Data for this task
══════
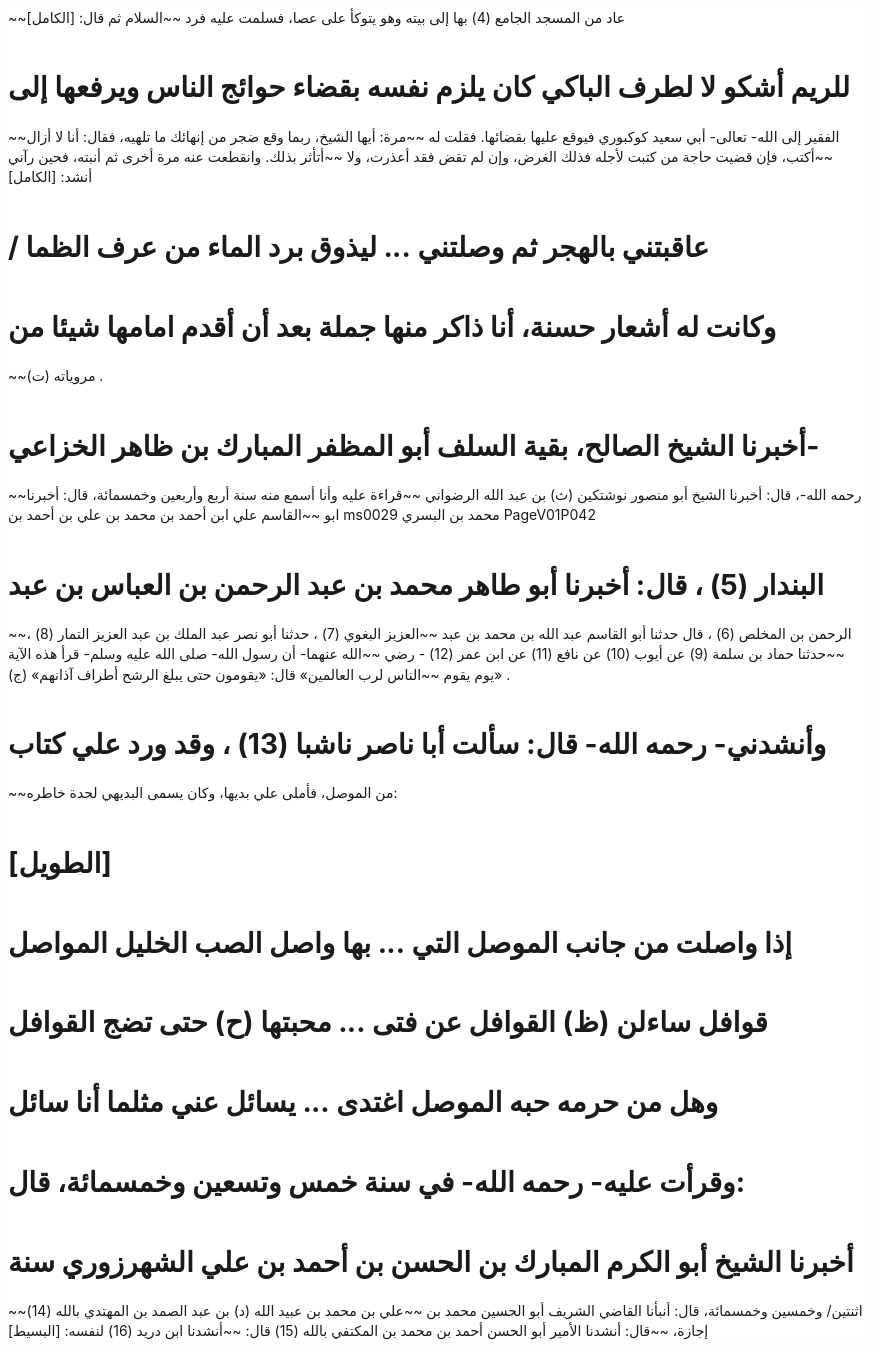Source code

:~~عاد من المسجد الجامع (4) بها إلى بيته وهو يتوكأ على عصا، فسلمت عليه فرد
~~السلام ثم قال: [الكامل]
# للريم أشكو لا لطرف الباكي كان يلزم نفسه بقضاء حوائج الناس ويرفعها إلى
~~الفقير إلى الله- تعالى- أبي سعيد كوكبوري فيوقع عليها بقضائها. فقلت له
~~مرة: أيها الشيخ، ربما وقع ضجر من إنهائك ما تلهيه، فقال: أنا لا أزال
~~أكتب، فإن قضيت حاجة من كتبت لأجله فذلك الغرض، وإن لم تقض فقد أعذرت، ولا
~~أتأثر بذلك. وانقطعت عنه مرة أخرى ثم أنبته، فحين رآني أنشد: [الكامل]
# / عاقبتني بالهجر ثم وصلتني ... ليذوق برد الماء من عرف الظما
# وكانت له أشعار حسنة، أنا ذاكر منها جملة بعد أن أقدم امامها شيئا من
~~مروياته (ت) .
# أخبرنا الشيخ الصالح، بقية السلف أبو المظفر المبارك بن ظاهر الخزاعي-
~~رحمه الله-، قال: أخبرنا الشيخ أبو منصور نوشتكين (ث) بن عبد الله الرضواني
~~قراءة عليه وأنا أسمع منه سنة أربع وأربعين وخمسمائة، قال: أخبرنا ابو
~~القاسم علي ابن أحمد بن محمد بن علي بن أحمد بن ms0029 محمد بن البسري
PageV01P042
# البندار (5) ، قال: أخبرنا أبو طاهر محمد بن عبد الرحمن بن العباس بن عبد
~~الرحمن بن المخلص (6) ، قال حدثنا أبو القاسم عبد الله بن محمد بن عبد
~~العزيز البغوي (7) ، حدثنا أبو نصر عبد الملك بن عبد العزيز التمار (8) ،
~~حدثنا حماد بن سلمة (9) عن أيوب (10) عن نافع (11) عن ابن عمر (12) - رضي
~~الله عنهما- أن رسول الله- صلى الله عليه وسلم- قرأ هذه الآية «يوم يقوم
~~الناس لرب العالمين» قال: «يقومون حتى يبلغ الرشح أطراف آذانهم» (ج) .
# وأنشدني- رحمه الله- قال: سألت أبا ناصر ناشبا (13) ، وقد ورد علي كتاب
~~من الموصل، فأملى علي بديها، وكان يسمى البديهي لحدة خاطره:
# [الطويل]
# إذا واصلت من جانب الموصل التي ... بها واصل الصب الخليل المواصل
# قوافل ساءلن (ظ) القوافل عن فتى ... محبتها (ح) حتى تضج القوافل
# وهل من حرمه حبه الموصل اغتدى ... يسائل عني مثلما أنا سائل
# وقرأت عليه- رحمه الله- في سنة خمس وتسعين وخمسمائة، قال:
# أخبرنا الشيخ أبو الكرم المبارك بن الحسن بن أحمد بن علي الشهرزوري سنة
~~اثنتين/ وخمسين وخمسمائة، قال: أنبأنا القاضي الشريف أبو الحسين محمد بن
~~علي بن محمد بن عبيد الله (د) بن عبد الصمد بن المهتدي بالله (14) إجازة،
~~قال: أنشدنا الأمير أبو الحسن أحمد بن محمد بن المكتفي بالله (15) قال:
~~أنشدنا ابن دريد (16) لنفسه: [البسيط]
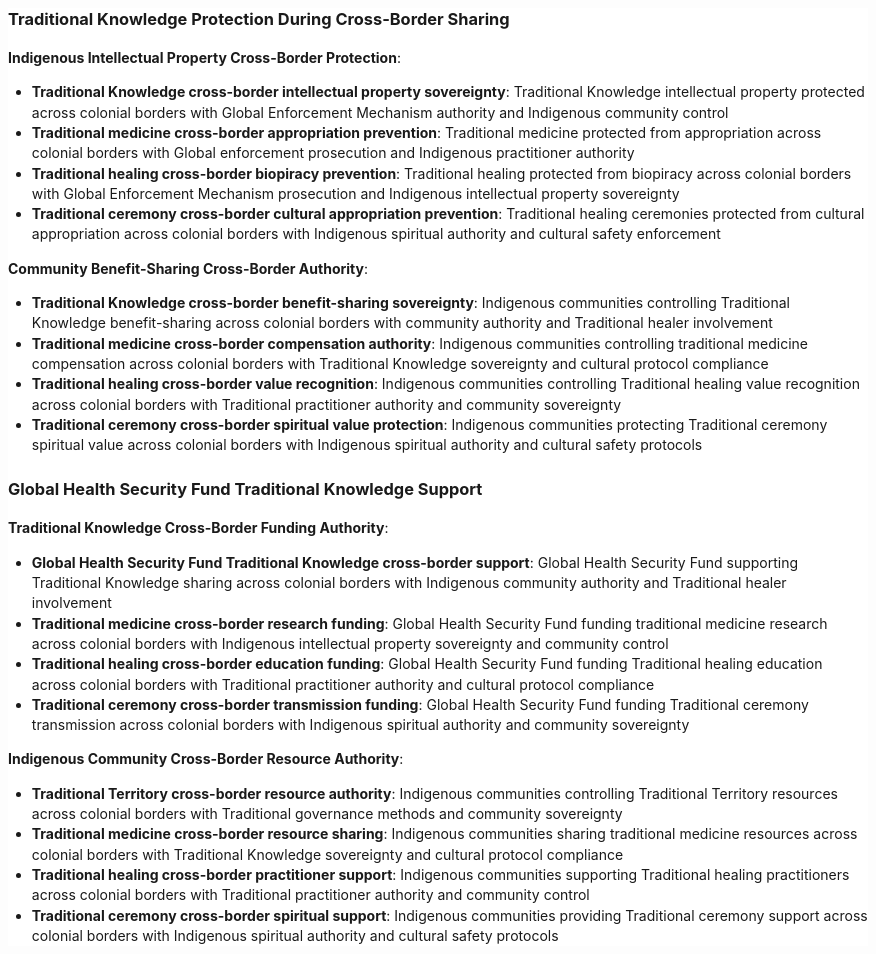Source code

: ### Traditional Knowledge Protection During Cross-Border Sharing

**Indigenous Intellectual Property Cross-Border Protection**:
- **Traditional Knowledge cross-border intellectual property sovereignty**: Traditional Knowledge intellectual property protected across colonial borders with Global Enforcement Mechanism authority and Indigenous community control
- **Traditional medicine cross-border appropriation prevention**: Traditional medicine protected from appropriation across colonial borders with Global enforcement prosecution and Indigenous practitioner authority
- **Traditional healing cross-border biopiracy prevention**: Traditional healing protected from biopiracy across colonial borders with Global Enforcement Mechanism prosecution and Indigenous intellectual property sovereignty
- **Traditional ceremony cross-border cultural appropriation prevention**: Traditional healing ceremonies protected from cultural appropriation across colonial borders with Indigenous spiritual authority and cultural safety enforcement

**Community Benefit-Sharing Cross-Border Authority**:
- **Traditional Knowledge cross-border benefit-sharing sovereignty**: Indigenous communities controlling Traditional Knowledge benefit-sharing across colonial borders with community authority and Traditional healer involvement
- **Traditional medicine cross-border compensation authority**: Indigenous communities controlling traditional medicine compensation across colonial borders with Traditional Knowledge sovereignty and cultural protocol compliance
- **Traditional healing cross-border value recognition**: Indigenous communities controlling Traditional healing value recognition across colonial borders with Traditional practitioner authority and community sovereignty
- **Traditional ceremony cross-border spiritual value protection**: Indigenous communities protecting Traditional ceremony spiritual value across colonial borders with Indigenous spiritual authority and cultural safety protocols

### Global Health Security Fund Traditional Knowledge Support

**Traditional Knowledge Cross-Border Funding Authority**:
- **Global Health Security Fund Traditional Knowledge cross-border support**: Global Health Security Fund supporting Traditional Knowledge sharing across colonial borders with Indigenous community authority and Traditional healer involvement
- **Traditional medicine cross-border research funding**: Global Health Security Fund funding traditional medicine research across colonial borders with Indigenous intellectual property sovereignty and community control
- **Traditional healing cross-border education funding**: Global Health Security Fund funding Traditional healing education across colonial borders with Traditional practitioner authority and cultural protocol compliance
- **Traditional ceremony cross-border transmission funding**: Global Health Security Fund funding Traditional ceremony transmission across colonial borders with Indigenous spiritual authority and community sovereignty

**Indigenous Community Cross-Border Resource Authority**:
- **Traditional Territory cross-border resource authority**: Indigenous communities controlling Traditional Territory resources across colonial borders with Traditional governance methods and community sovereignty
- **Traditional medicine cross-border resource sharing**: Indigenous communities sharing traditional medicine resources across colonial borders with Traditional Knowledge sovereignty and cultural protocol compliance
- **Traditional healing cross-border practitioner support**: Indigenous communities supporting Traditional healing practitioners across colonial borders with Traditional practitioner authority and community control
- **Traditional ceremony cross-border spiritual support**: Indigenous communities providing Traditional ceremony support across colonial borders with Indigenous spiritual authority and cultural safety protocols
══════
Goal of the exercise
Please copy the records above line for line, leaving out the pictures.

Solved exercise
Source code

:~~عاد من المسجد الجامع (4) بها إلى بيته وهو يتوكأ على عصا، فسلمت عليه فرد
~~السلام ثم قال: [الكامل]
# للريم أشكو لا لطرف الباكي كان يلزم نفسه بقضاء حوائج الناس ويرفعها إلى
~~الفقير إلى الله- تعالى- أبي سعيد كوكبوري فيوقع عليها بقضائها. فقلت له
~~مرة: أيها الشيخ، ربما وقع ضجر من إنهائك ما تلهيه، فقال: أنا لا أزال
~~أكتب، فإن قضيت حاجة من كتبت لأجله فذلك الغرض، وإن لم تقض فقد أعذرت، ولا
~~أتأثر بذلك. وانقطعت عنه مرة أخرى ثم أنبته، فحين رآني أنشد: [الكامل]
# / عاقبتني بالهجر ثم وصلتني ... ليذوق برد الماء من عرف الظما
# وكانت له أشعار حسنة، أنا ذاكر منها جملة بعد أن أقدم امامها شيئا من
~~مروياته (ت) .
# أخبرنا الشيخ الصالح، بقية السلف أبو المظفر المبارك بن ظاهر الخزاعي-
~~رحمه الله-، قال: أخبرنا الشيخ أبو منصور نوشتكين (ث) بن عبد الله الرضواني
~~قراءة عليه وأنا أسمع منه سنة أربع وأربعين وخمسمائة، قال: أخبرنا ابو
~~القاسم علي ابن أحمد بن محمد بن علي بن أحمد بن ms0029 محمد بن البسري
PageV01P042
# البندار (5) ، قال: أخبرنا أبو طاهر محمد بن عبد الرحمن بن العباس بن عبد
~~الرحمن بن المخلص (6) ، قال حدثنا أبو القاسم عبد الله بن محمد بن عبد
~~العزيز البغوي (7) ، حدثنا أبو نصر عبد الملك بن عبد العزيز التمار (8) ،
~~حدثنا حماد بن سلمة (9) عن أيوب (10) عن نافع (11) عن ابن عمر (12) - رضي
~~الله عنهما- أن رسول الله- صلى الله عليه وسلم- قرأ هذه الآية «يوم يقوم
~~الناس لرب العالمين» قال: «يقومون حتى يبلغ الرشح أطراف آذانهم» (ج) .
# وأنشدني- رحمه الله- قال: سألت أبا ناصر ناشبا (13) ، وقد ورد علي كتاب
~~من الموصل، فأملى علي بديها، وكان يسمى البديهي لحدة خاطره:
# [الطويل]
# إذا واصلت من جانب الموصل التي ... بها واصل الصب الخليل المواصل
# قوافل ساءلن (ظ) القوافل عن فتى ... محبتها (ح) حتى تضج القوافل
# وهل من حرمه حبه الموصل اغتدى ... يسائل عني مثلما أنا سائل
# وقرأت عليه- رحمه الله- في سنة خمس وتسعين وخمسمائة، قال:
# أخبرنا الشيخ أبو الكرم المبارك بن الحسن بن أحمد بن علي الشهرزوري سنة
~~اثنتين/ وخمسين وخمسمائة، قال: أنبأنا القاضي الشريف أبو الحسين محمد بن
~~علي بن محمد بن عبيد الله (د) بن عبد الصمد بن المهتدي بالله (14) إجازة،
~~قال: أنشدنا الأمير أبو الحسن أحمد بن محمد بن المكتفي بالله (15) قال:
~~أنشدنا ابن دريد (16) لنفسه: [البسيط]
Source code

: ### Traditional Knowledge Protection During Cross-Border Sharing

**Indigenous Intellectual Property Cross-Border Protection**:
- **Traditional Knowledge cross-border intellectual property sovereignty**: Traditional Knowledge intellectual property protected across colonial borders with Global Enforcement Mechanism authority and Indigenous community control
- **Traditional medicine cross-border appropriation prevention**: Traditional medicine protected from appropriation across colonial borders with Global enforcement prosecution and Indigenous practitioner authority
- **Traditional healing cross-border biopiracy prevention**: Traditional healing protected from biopiracy across colonial borders with Global Enforcement Mechanism prosecution and Indigenous intellectual property sovereignty
- **Traditional ceremony cross-border cultural appropriation prevention**: Traditional healing ceremonies protected from cultural appropriation across colonial borders with Indigenous spiritual authority and cultural safety enforcement

**Community Benefit-Sharing Cross-Border Authority**:
- **Traditional Knowledge cross-border benefit-sharing sovereignty**: Indigenous communities controlling Traditional Knowledge benefit-sharing across colonial borders with community authority and Traditional healer involvement
- **Traditional medicine cross-border compensation authority**: Indigenous communities controlling traditional medicine compensation across colonial borders with Traditional Knowledge sovereignty and cultural protocol compliance
- **Traditional healing cross-border value recognition**: Indigenous communities controlling Traditional healing value recognition across colonial borders with Traditional practitioner authority and community sovereignty
- **Traditional ceremony cross-border spiritual value protection**: Indigenous communities protecting Traditional ceremony spiritual value across colonial borders with Indigenous spiritual authority and cultural safety protocols

### Global Health Security Fund Traditional Knowledge Support

**Traditional Knowledge Cross-Border Funding Authority**:
- **Global Health Security Fund Traditional Knowledge cross-border support**: Global Health Security Fund supporting Traditional Knowledge sharing across colonial borders with Indigenous community authority and Traditional healer involvement
- **Traditional medicine cross-border research funding**: Global Health Security Fund funding traditional medicine research across colonial borders with Indigenous intellectual property sovereignty and community control
- **Traditional healing cross-border education funding**: Global Health Security Fund funding Traditional healing education across colonial borders with Traditional practitioner authority and cultural protocol compliance
- **Traditional ceremony cross-border transmission funding**: Global Health Security Fund funding Traditional ceremony transmission across colonial borders with Indigenous spiritual authority and community sovereignty

**Indigenous Community Cross-Border Resource Authority**:
- **Traditional Territory cross-border resource authority**: Indigenous communities controlling Traditional Territory resources across colonial borders with Traditional governance methods and community sovereignty
- **Traditional medicine cross-border resource sharing**: Indigenous communities sharing traditional medicine resources across colonial borders with Traditional Knowledge sovereignty and cultural protocol compliance
- **Traditional healing cross-border practitioner support**: Indigenous communities supporting Traditional healing practitioners across colonial borders with Traditional practitioner authority and community control
- **Traditional ceremony cross-border spiritual support**: Indigenous communities providing Traditional ceremony support across colonial borders with Indigenous spiritual authority and cultural safety protocols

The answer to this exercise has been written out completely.